Now we compare the area below the graph of $f(t)=\frac{1}{t}$ with an upper step function. Thus, for $n \leq x < n+1$ we have $\log {x} \leq 1+\frac{1}{2}+\frac{1}{3}+ \ldots + \frac{1}{n-1}+\frac{1}{n} \leq \Sigma \frac{1}{m}$ where the sum extends over all $m \in N$ which have only prime divisors $p \leq x$.
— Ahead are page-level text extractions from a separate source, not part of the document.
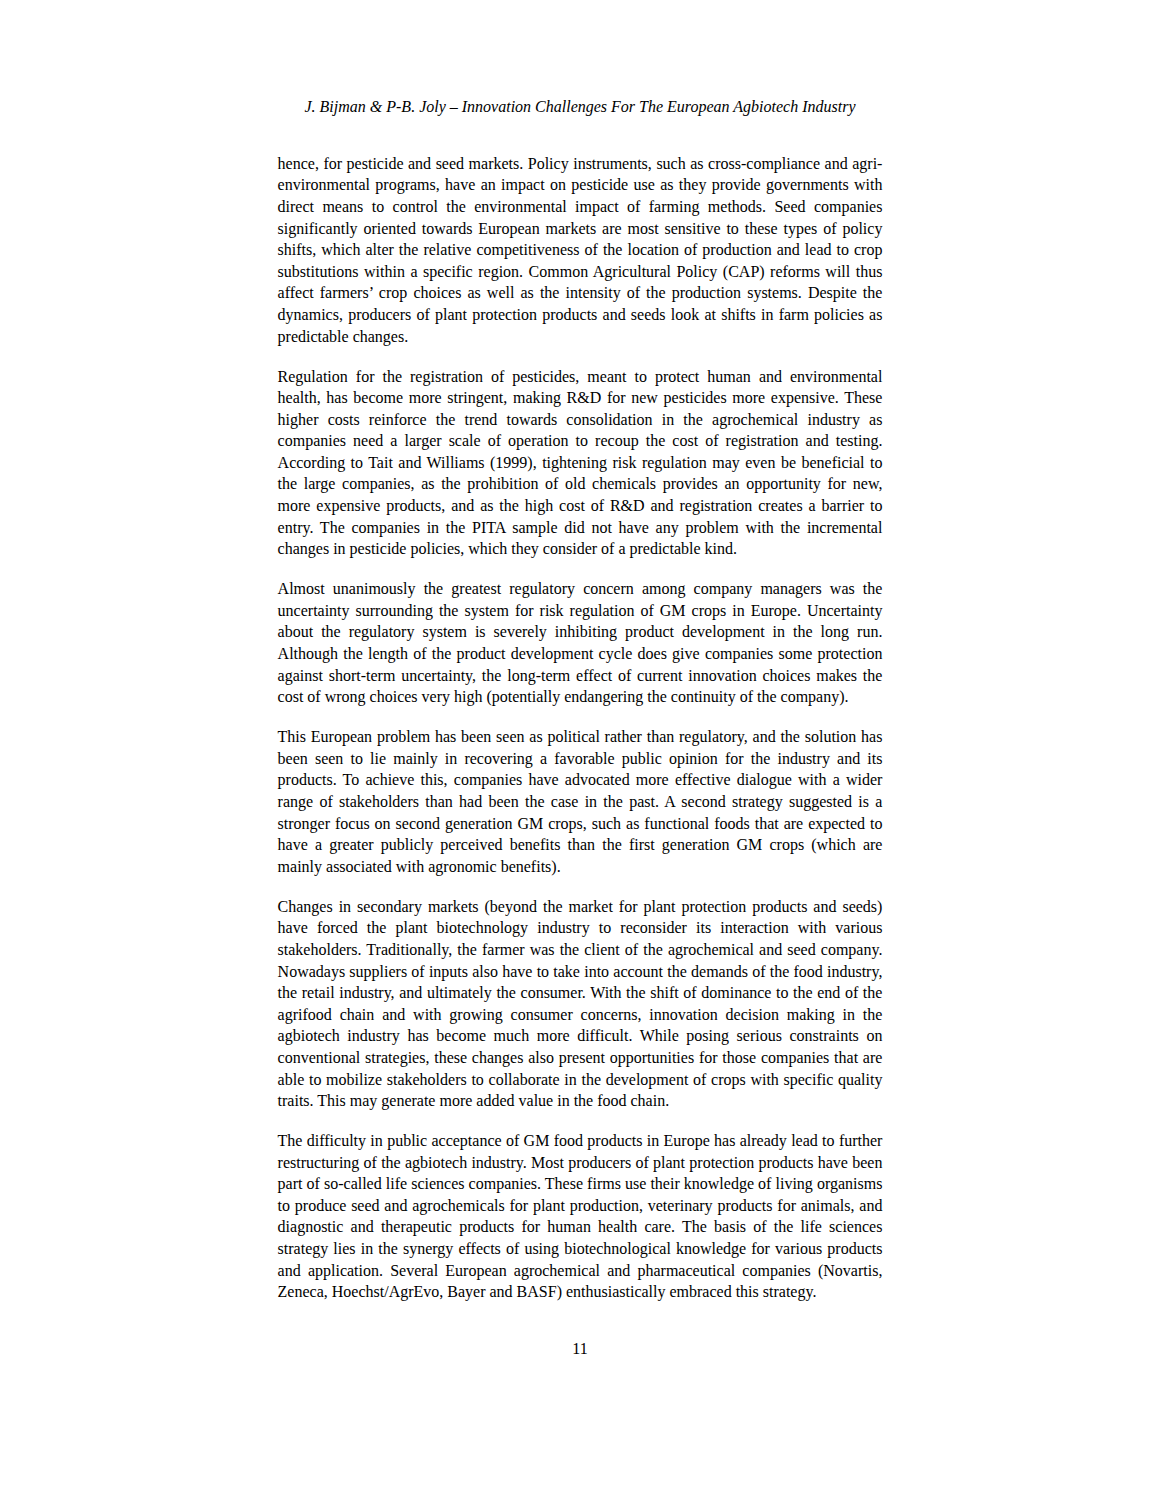J. Bijman & P-B. Joly – Innovation Challenges For The European Agbiotech Industry
hence, for pesticide and seed markets. Policy instruments, such as cross-compliance and agri-environmental programs, have an impact on pesticide use as they provide governments with direct means to control the environmental impact of farming methods. Seed companies significantly oriented towards European markets are most sensitive to these types of policy shifts, which alter the relative competitiveness of the location of production and lead to crop substitutions within a specific region. Common Agricultural Policy (CAP) reforms will thus affect farmers’ crop choices as well as the intensity of the production systems. Despite the dynamics, producers of plant protection products and seeds look at shifts in farm policies as predictable changes.
Regulation for the registration of pesticides, meant to protect human and environmental health, has become more stringent, making R&D for new pesticides more expensive. These higher costs reinforce the trend towards consolidation in the agrochemical industry as companies need a larger scale of operation to recoup the cost of registration and testing. According to Tait and Williams (1999), tightening risk regulation may even be beneficial to the large companies, as the prohibition of old chemicals provides an opportunity for new, more expensive products, and as the high cost of R&D and registration creates a barrier to entry. The companies in the PITA sample did not have any problem with the incremental changes in pesticide policies, which they consider of a predictable kind.
Almost unanimously the greatest regulatory concern among company managers was the uncertainty surrounding the system for risk regulation of GM crops in Europe. Uncertainty about the regulatory system is severely inhibiting product development in the long run. Although the length of the product development cycle does give companies some protection against short-term uncertainty, the long-term effect of current innovation choices makes the cost of wrong choices very high (potentially endangering the continuity of the company).
This European problem has been seen as political rather than regulatory, and the solution has been seen to lie mainly in recovering a favorable public opinion for the industry and its products. To achieve this, companies have advocated more effective dialogue with a wider range of stakeholders than had been the case in the past. A second strategy suggested is a stronger focus on second generation GM crops, such as functional foods that are expected to have a greater publicly perceived benefits than the first generation GM crops (which are mainly associated with agronomic benefits).
Changes in secondary markets (beyond the market for plant protection products and seeds) have forced the plant biotechnology industry to reconsider its interaction with various stakeholders. Traditionally, the farmer was the client of the agrochemical and seed company. Nowadays suppliers of inputs also have to take into account the demands of the food industry, the retail industry, and ultimately the consumer. With the shift of dominance to the end of the agrifood chain and with growing consumer concerns, innovation decision making in the agbiotech industry has become much more difficult. While posing serious constraints on conventional strategies, these changes also present opportunities for those companies that are able to mobilize stakeholders to collaborate in the development of crops with specific quality traits. This may generate more added value in the food chain.
The difficulty in public acceptance of GM food products in Europe has already lead to further restructuring of the agbiotech industry. Most producers of plant protection products have been part of so-called life sciences companies. These firms use their knowledge of living organisms to produce seed and agrochemicals for plant production, veterinary products for animals, and diagnostic and therapeutic products for human health care. The basis of the life sciences strategy lies in the synergy effects of using biotechnological knowledge for various products and application. Several European agrochemical and pharmaceutical companies (Novartis, Zeneca, Hoechst/AgrEvo, Bayer and BASF) enthusiastically embraced this strategy.
11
Since every such m can be written in a unique way as a product of the form $\Pi_{p \leq x}p^{k_{p}}$, we see that the last sum is equal to $\Pi_{{p \in P}_{p \leq x}}(\Sigma_{k \geq 0}\frac{1}{p^{k}})$

The inner sum is a geometric series with ratio $\frac{1}{p}$, hence, $\log {x} \leq \Pi_{{p \in P}_{p \leq x}}\frac{1}{1-\frac{1}{p}}=\Pi_{{p \in P}_{p \leq x}}\frac{p}{p-1}=\Pi_{k=1}^{\pi(x)}\frac{p_{k}}{p_{k}-1}$

Now, clearly $p_{k} \geq k+1$ and thus $\frac{p_{k}}{p_{k}-1}=1+ \frac{1}{p_{k}-1} \leq 1 + \frac{1}{k}=\frac{k+1}{k}$

and therefore, $\log {x}\leq \Pi_{k=1}^{\pi(x)}\frac{k+1}{k}=\pi(x)+1$.

Everybody knows that $\log {x}$ is not bounded, so we conclude that $\pi(x)$ is unbounded as well, and so there are infinitely many primes. QED.

Ref: Proofs from THE BOOK (Martin Aigner and Gunter M. Ziegler) (Third Edition).